• _Data to process_
+++++
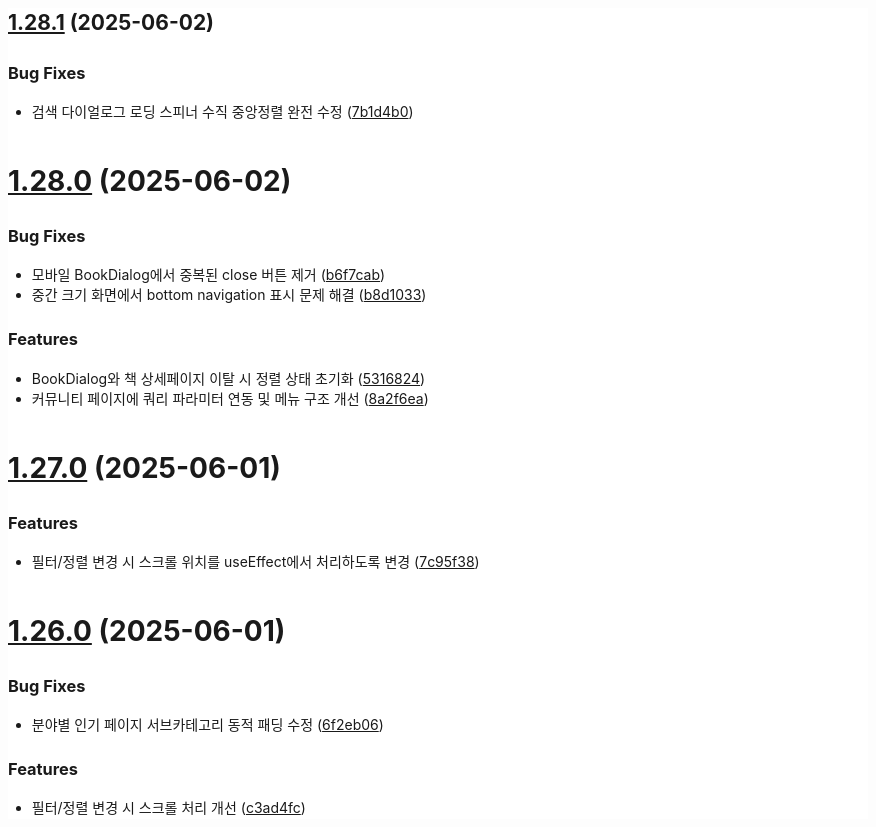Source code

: ## [1.28.1](https://github.com/SamikBeach/frontend_v2/compare/1.28.0...1.28.1) (2025-06-02)


### Bug Fixes

* 검색 다이얼로그 로딩 스피너 수직 중앙정렬 완전 수정 ([7b1d4b0](https://github.com/SamikBeach/frontend_v2/commit/7b1d4b0de2b275f8d4d47a315e7cf9787f1aef61))

# [1.28.0](https://github.com/SamikBeach/frontend_v2/compare/1.27.0...1.28.0) (2025-06-02)


### Bug Fixes

* 모바일 BookDialog에서 중복된 close 버튼 제거 ([b6f7cab](https://github.com/SamikBeach/frontend_v2/commit/b6f7caba6fb4109b6bbfd810bd1ace5bc3f3a2b8))
* 중간 크기 화면에서 bottom navigation 표시 문제 해결 ([b8d1033](https://github.com/SamikBeach/frontend_v2/commit/b8d103382d6c35af326ba7d54ba0cb11d59812dd))


### Features

* BookDialog와 책 상세페이지 이탈 시 정렬 상태 초기화 ([5316824](https://github.com/SamikBeach/frontend_v2/commit/5316824c55d049b15572be60b65e2fc253642162))
* 커뮤니티 페이지에 쿼리 파라미터 연동 및 메뉴 구조 개선 ([8a2f6ea](https://github.com/SamikBeach/frontend_v2/commit/8a2f6ea3a1e02115aeb3d394a4e6f77f26057fc0))

# [1.27.0](https://github.com/SamikBeach/frontend_v2/compare/1.26.0...1.27.0) (2025-06-01)


### Features

* 필터/정렬 변경 시 스크롤 위치를 useEffect에서 처리하도록 변경 ([7c95f38](https://github.com/SamikBeach/frontend_v2/commit/7c95f385647b75238cf68766ee66287d78751895))

# [1.26.0](https://github.com/SamikBeach/frontend_v2/compare/1.25.7...1.26.0) (2025-06-01)


### Bug Fixes

* 분야별 인기 페이지 서브카테고리 동적 패딩 수정 ([6f2eb06](https://github.com/SamikBeach/frontend_v2/commit/6f2eb06509a3b063a8b4b72f7f5a5940870dfa0d))


### Features

* 필터/정렬 변경 시 스크롤 처리 개선 ([c3ad4fc](https://github.com/SamikBeach/frontend_v2/commit/c3ad4fc482ea59e2077ac55dd64e471c3568ae69))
+++++
• _What this task involves_
Reproduce the entire listing exactly, but omit any pictures.

• _Task result_
Source code

: ## [1.28.1](https://github.com/SamikBeach/frontend_v2/compare/1.28.0...1.28.1) (2025-06-02)


### Bug Fixes

* 검색 다이얼로그 로딩 스피너 수직 중앙정렬 완전 수정 ([7b1d4b0](https://github.com/SamikBeach/frontend_v2/commit/7b1d4b0de2b275f8d4d47a315e7cf9787f1aef61))

# [1.28.0](https://github.com/SamikBeach/frontend_v2/compare/1.27.0...1.28.0) (2025-06-02)


### Bug Fixes

* 모바일 BookDialog에서 중복된 close 버튼 제거 ([b6f7cab](https://github.com/SamikBeach/frontend_v2/commit/b6f7caba6fb4109b6bbfd810bd1ace5bc3f3a2b8))
* 중간 크기 화면에서 bottom navigation 표시 문제 해결 ([b8d1033](https://github.com/SamikBeach/frontend_v2/commit/b8d103382d6c35af326ba7d54ba0cb11d59812dd))


### Features

* BookDialog와 책 상세페이지 이탈 시 정렬 상태 초기화 ([5316824](https://github.com/SamikBeach/frontend_v2/commit/5316824c55d049b15572be60b65e2fc253642162))
* 커뮤니티 페이지에 쿼리 파라미터 연동 및 메뉴 구조 개선 ([8a2f6ea](https://github.com/SamikBeach/frontend_v2/commit/8a2f6ea3a1e02115aeb3d394a4e6f77f26057fc0))

# [1.27.0](https://github.com/SamikBeach/frontend_v2/compare/1.26.0...1.27.0) (2025-06-01)


### Features

* 필터/정렬 변경 시 스크롤 위치를 useEffect에서 처리하도록 변경 ([7c95f38](https://github.com/SamikBeach/frontend_v2/commit/7c95f385647b75238cf68766ee66287d78751895))

# [1.26.0](https://github.com/SamikBeach/frontend_v2/compare/1.25.7...1.26.0) (2025-06-01)


### Bug Fixes

* 분야별 인기 페이지 서브카테고리 동적 패딩 수정 ([6f2eb06](https://github.com/SamikBeach/frontend_v2/commit/6f2eb06509a3b063a8b4b72f7f5a5940870dfa0d))


### Features

* 필터/정렬 변경 시 스크롤 처리 개선 ([c3ad4fc](https://github.com/SamikBeach/frontend_v2/commit/c3ad4fc482ea59e2077ac55dd64e471c3568ae69))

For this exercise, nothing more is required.